Saturday, 9 April 2011

The Book Surgeon and Other Types of Literary Surgery

I stumbled across this website today (strange, since I was looking up corporate clothes at the time) and I fell in love with the pictures.

The artist, Brian Dettmer, reconstructs old encyclopedias, medical journals and dictionaries, using knives and surgical tools and creates intricate pieces of art.

Dettmer says:

"The richness and depth of the book is universally respected yet often undiscovered as the monopoly of the form and relevance of the information fades over time. The book’s intended function has decreased and the form remains linear in a non-linear world. By altering physical forms of information and shifting preconceived functions, new and unexpected roles emerge."

The book surgeon got me thinking about other types of literary surgery.

Editors (structural and copy) are book surgeons themselves and publishers are almost like the GP’s, guiding books to make them as healthy (or good) as they can possibly be.

Here’s how it goes down.

The author presents his/her baby to the publisher for a diagnosis. The publisher, upon inspection, finds some abnormalities and says reassuringly, “We can fix them. It will take time and work, but I predict a very positive outcome. I have a strong, experienced team and all the surgeons have keen eyes for detail.
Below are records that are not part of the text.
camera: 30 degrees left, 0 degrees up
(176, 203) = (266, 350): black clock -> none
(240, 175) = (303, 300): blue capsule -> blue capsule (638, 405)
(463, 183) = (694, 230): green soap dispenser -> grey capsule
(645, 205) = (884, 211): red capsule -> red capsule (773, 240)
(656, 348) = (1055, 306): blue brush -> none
Just sign this contract to consent to the operation and we will sign in agreement of the procedure.” The author, with its baby’s best intentions at heart, signs.

Surgery begins. 

The structural editors look at the baby as a whole. They examine the way the child is held together and they make executive decisions whether or not the form is substantial and stable enough to hold the kid together. Then the copy editors sweep in and look at the finer details: whether the arteries and veins are connected to the right places, whether the baby needs more or less blood cells.
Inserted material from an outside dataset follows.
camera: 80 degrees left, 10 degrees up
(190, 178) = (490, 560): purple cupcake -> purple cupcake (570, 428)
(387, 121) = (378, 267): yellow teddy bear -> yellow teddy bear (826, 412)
In real surgery, limbs are lost, kidneys are taken in and out and specific parts are made bigger or smaller. In writing and editing, it’s called ‘kill your darlings’ which author William Faulkner advised. This refers to the author having to cut out favorite and most-loved-parts of the story (whether it be individual words, or whole sentences and paragraphs) for the greater good of the work.

In this context, it seems that my pursuit of a career in publishing and editing is genetic. My father is a surgeon (boobs, not books), my big brother is also a doctor, and my littler-big bother is a surgeon of computers. So while I’ve been thinking that I’m the creative dud of the family, turns out I really am following in their footsteps.

I’m going to go and edit the story I’ve been working on this week.
Method: Print out, scribble in red until it’s bleeding, and then sew it back to together, one word at a time. 


  1. I sort of love taking my book apart once the first draft is written. It makes it so much better! That picture is SO awesome! I love your last sentence as well.
    Method: Print out, scribble in red until it’s bleeding, and then sew it back to together, one word at a time.
    So true.
    Great blog by the way! :D New here! *waves!*

  2. You know, I distinctly remember commenting on this post, and I have no idea where it's gone... I'm sure it was a brilliant, witty and insightful comment too ;)

    Holly Lisle talks about revision as triage, too. It's a good analogy :)

  3. That's true... it's a lot like surgery. Very tedious. Love those pics tho! What a weird and very creative idea. Works of art for sure.